Each line that contains the word "parceiros" is to be copied from the records below.

SUPPLIED MATERIAL:
======
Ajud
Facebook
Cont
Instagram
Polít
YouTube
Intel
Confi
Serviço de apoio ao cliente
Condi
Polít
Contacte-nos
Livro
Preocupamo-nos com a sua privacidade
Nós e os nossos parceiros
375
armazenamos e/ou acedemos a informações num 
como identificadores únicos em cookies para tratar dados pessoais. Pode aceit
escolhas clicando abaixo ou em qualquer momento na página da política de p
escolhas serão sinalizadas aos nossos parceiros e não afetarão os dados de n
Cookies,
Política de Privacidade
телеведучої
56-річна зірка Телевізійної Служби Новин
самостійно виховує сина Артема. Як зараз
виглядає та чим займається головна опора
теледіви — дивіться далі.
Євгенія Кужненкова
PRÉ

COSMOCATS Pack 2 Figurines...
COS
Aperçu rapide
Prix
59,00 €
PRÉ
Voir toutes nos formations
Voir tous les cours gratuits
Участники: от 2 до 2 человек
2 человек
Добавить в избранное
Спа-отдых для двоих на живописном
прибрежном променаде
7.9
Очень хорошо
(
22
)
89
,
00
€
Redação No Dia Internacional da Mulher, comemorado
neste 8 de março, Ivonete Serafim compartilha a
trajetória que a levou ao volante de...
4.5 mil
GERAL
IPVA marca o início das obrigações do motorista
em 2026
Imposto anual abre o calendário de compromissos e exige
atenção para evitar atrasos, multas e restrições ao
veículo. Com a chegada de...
======
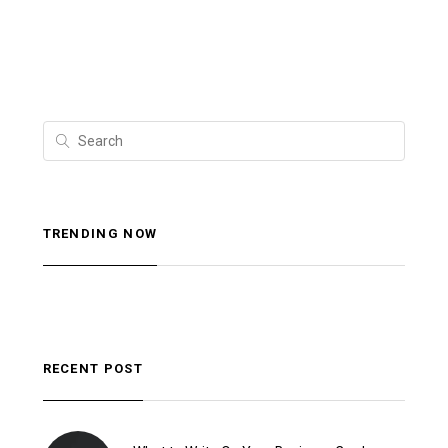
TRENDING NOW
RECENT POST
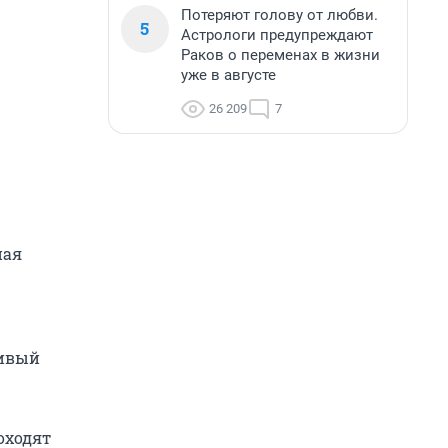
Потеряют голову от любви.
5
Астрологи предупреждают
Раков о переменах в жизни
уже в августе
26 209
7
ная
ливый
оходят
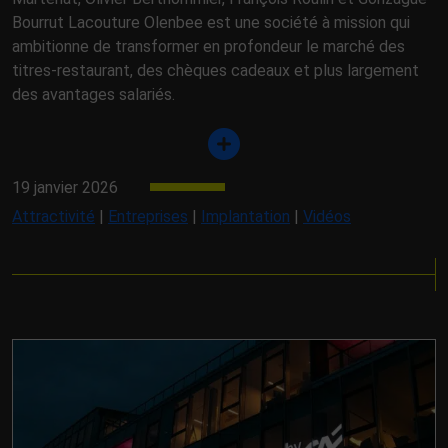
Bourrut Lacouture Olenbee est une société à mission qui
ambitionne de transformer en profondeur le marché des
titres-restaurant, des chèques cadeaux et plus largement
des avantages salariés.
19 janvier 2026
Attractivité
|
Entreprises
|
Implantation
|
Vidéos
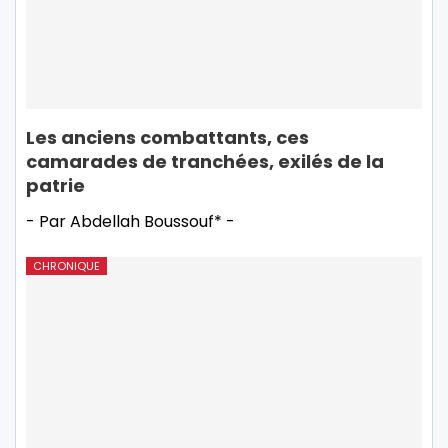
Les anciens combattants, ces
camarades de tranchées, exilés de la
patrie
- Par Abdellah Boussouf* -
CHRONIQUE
======
RESPONSE:
Nós e os nossos parceiros
escolhas serão sinalizadas aos nossos parceiros e não afetarão os dados de n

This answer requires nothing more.